RePeGlio   Les trois lois de la logicielistique
          et la loi zéro.

   A l’instar des « Trois Lois de la Robotique » initiées par Isaac Asimov, Pascal Polverini vient d’introduire dans IBMSystems Magazine de Septembre 2015, à la rubrique stratégie, « Les trois lois de la Logicielistique». Tout d’abord, voici un rappel des trois lois universelles d’Isaac Asimov qui ont pour vocation de faire vivre en bonne intelligence les humains et les robots :

  1. Un robot ne peut porter atteinte à un être humain, ni, en restant passif, permettre qu'un être humain soit exposé au danger.

  2. Un robot doit obéir aux ordres qui lui sont donnés par un être humain, sauf si de tels ordres entrent en conflit avec la première loi.

  3. Un robot doit protéger son existence tant que cette protection n'entre pas en conflit avec la première ou la deuxième loi.

    Il est clair que ces trois lois hiérarchisées permettent la prise de décision pertinente des robots.

    C’est en s’inspirant des trois lois universelles de la robotique d’Isaac Asimov que Pascal Polvérini a pensé les trois lois universelles de la logicielistique :

  1. Le logiciel doit s’appuyer sur des standards ouverts ou, à défaut, des formats interopérables.

  2. Le logiciel doit être basé sur une architecture multi-tier, à condition qu’une telle architecture ne s’oppose pas à la première loi.

  3. Le logiciel doit centraliser sa logique, tant qu’une telle centralisation n’entre pas en conflit avec la première et seconde loi.

De notre côté, nous avons voulu vérifier le niveau de conformité actuel d’un programme RPG relativement à la deuxième et troisième loi de la logicielistique, sans pour autant contrevenir à la première loi. L’expérience consiste :

  • A partir d’un programme RPG de type formulaire, traiter uniquement son DSPF associé et enlever tous les libellés, les couleurs, les attributs de présentation avec un éditeur de sources.

  • Puis de ne compiler que le DSPF *file et pas le RPG.

    Ensuite appeler le programme RPG non recompilé. Nous constatons qu’il fonctionne sans générer d’erreur de niveau (« tier » peut être traduit en Français par niveau), ce qui démontre que :

  • Le programme RPG n’a besoin que de la définition du buffer pour fonctionner.

  • Le programme RPG est indépendant de la couche de présentation.

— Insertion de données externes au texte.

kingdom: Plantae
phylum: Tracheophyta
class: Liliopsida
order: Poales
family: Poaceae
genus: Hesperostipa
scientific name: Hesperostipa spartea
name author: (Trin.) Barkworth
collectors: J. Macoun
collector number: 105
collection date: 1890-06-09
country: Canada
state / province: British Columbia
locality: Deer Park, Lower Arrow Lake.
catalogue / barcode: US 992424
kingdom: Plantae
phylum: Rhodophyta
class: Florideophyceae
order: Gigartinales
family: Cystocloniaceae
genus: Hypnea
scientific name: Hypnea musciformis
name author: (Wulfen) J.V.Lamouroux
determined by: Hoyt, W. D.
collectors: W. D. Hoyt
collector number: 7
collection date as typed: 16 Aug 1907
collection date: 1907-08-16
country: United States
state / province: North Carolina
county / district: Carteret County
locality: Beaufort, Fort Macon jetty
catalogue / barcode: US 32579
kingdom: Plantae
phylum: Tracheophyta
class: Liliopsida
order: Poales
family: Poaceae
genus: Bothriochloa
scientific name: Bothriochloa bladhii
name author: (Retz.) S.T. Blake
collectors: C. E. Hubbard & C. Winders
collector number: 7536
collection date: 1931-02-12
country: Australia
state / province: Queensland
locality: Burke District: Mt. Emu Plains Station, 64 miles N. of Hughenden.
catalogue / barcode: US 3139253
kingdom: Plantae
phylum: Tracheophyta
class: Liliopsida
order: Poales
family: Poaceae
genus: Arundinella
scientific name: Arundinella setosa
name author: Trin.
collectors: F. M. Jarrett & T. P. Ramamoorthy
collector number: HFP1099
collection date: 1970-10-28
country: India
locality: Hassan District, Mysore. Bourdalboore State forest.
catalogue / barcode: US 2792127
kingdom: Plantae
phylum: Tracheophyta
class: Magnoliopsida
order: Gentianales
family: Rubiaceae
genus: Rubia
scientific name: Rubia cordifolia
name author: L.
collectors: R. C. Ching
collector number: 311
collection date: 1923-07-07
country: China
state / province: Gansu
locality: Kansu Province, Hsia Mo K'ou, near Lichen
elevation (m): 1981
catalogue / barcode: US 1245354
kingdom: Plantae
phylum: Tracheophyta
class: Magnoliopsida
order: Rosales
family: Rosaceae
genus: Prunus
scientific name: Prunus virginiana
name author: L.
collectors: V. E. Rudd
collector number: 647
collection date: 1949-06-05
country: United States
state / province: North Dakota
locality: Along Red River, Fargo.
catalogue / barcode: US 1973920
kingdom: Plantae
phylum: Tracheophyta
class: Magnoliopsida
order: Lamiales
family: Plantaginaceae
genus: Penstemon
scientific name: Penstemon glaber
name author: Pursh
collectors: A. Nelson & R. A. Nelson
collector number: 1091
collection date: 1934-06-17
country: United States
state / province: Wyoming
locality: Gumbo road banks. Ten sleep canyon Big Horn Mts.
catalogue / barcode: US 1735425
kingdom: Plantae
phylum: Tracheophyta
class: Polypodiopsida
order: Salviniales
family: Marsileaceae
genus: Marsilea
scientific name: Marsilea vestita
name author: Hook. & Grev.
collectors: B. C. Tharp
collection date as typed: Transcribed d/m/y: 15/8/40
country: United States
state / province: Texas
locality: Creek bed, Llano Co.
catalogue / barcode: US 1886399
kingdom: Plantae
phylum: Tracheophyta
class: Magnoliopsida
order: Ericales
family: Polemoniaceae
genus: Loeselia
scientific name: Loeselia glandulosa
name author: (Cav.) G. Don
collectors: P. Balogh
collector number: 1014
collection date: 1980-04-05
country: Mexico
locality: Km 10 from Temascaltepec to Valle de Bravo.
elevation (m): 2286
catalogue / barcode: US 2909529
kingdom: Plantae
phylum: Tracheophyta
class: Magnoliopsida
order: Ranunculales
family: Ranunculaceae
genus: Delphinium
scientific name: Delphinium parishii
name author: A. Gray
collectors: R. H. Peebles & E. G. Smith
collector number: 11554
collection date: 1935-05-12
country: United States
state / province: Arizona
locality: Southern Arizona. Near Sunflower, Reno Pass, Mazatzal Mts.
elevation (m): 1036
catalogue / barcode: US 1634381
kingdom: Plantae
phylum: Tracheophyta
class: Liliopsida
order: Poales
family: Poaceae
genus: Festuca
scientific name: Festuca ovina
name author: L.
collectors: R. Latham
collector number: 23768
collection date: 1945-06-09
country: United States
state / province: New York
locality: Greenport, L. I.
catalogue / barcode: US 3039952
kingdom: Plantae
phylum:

    Ainsi, le programme RPG pourrait fonctionner avec seulement la mémoire tampon E/S. Il serait ensuite possible d’associer dynamiquement au programme RPG, à l’aide d’un designer multi-interfaces, la couche présentation souhaitée (texte ou HTML ou ATMs etc…). Selon Pascal, la mémoire tampon du RPG pourrait être décrite avec un standard ouvert XML ou/et Json afin de se conformer à la première loi de la logicielistique, supérieure en hiérarchie aux deux autres, à savoir : « le logiciel doit s’appuyer sur des standards ouverts ».
    L’avantage du découpage multi-tier serait de gérer dans le temps des interfaces utilisateurs interchangeables ou de pouvoir modifier la logique applicative centralisée sans nécessairement toucher aux autres tiers. Par exemple, un logiciel s’éteindrait de sa belle mort seulement lorsque les fonctionnalités qu’il traite auront disparu, et non lorsque les interfaces, désormais interchangeables, ne seront plus à la dernière mode.

    Cependant, il existe selon Isaac Asimov dans son livre « Les robots et l’Empire » une loi qui est supérieure aux trois lois. Cette loi a été déduite par deux robots. L’un d’eux appelé Giskard était un robot laid au regard presque éteint, spécialement programmé pour analyser les pensées des humains. Il était de nature maussade car il se trouvait bloqué par les trois lois, ce qui l’affectait beaucoup. Il doit y avoir, croyait-il, « une loi supérieure aux trois lois…». Finalement, cette loi altruiste non codée, supérieure à la première loi, appelée loi zéro, tentera de placer les intérêts de l’humanité avant ceux d’un individu.

    Nous avons aussi notre loi zéro au-dessus des trois lois de la logicielistique. Cette loi zéro, née avec le Cloud, dit qu’une plateforme se doit de mettre ses ressources en commun. Elle doit être fondée sur le partage des données et des traitements entre tous les utilisateurs ou travaux qui les sollicitent online. Cette loi zéro, caractérisée par le multi-tenant et le client léger, est actuellement la loi dominante du Cloud sur le réseau mondial.
    La plateforme IBM i est un écosystème intégré qui satisfait pleinement aux critères de mutualisation. La loi zéro en fait une plateforme de choix pour héberger des applications RPG qui centralisent la logique applicative conformément à la troisième loi et qui sont conçues pour durer conformément aux deux autres lois.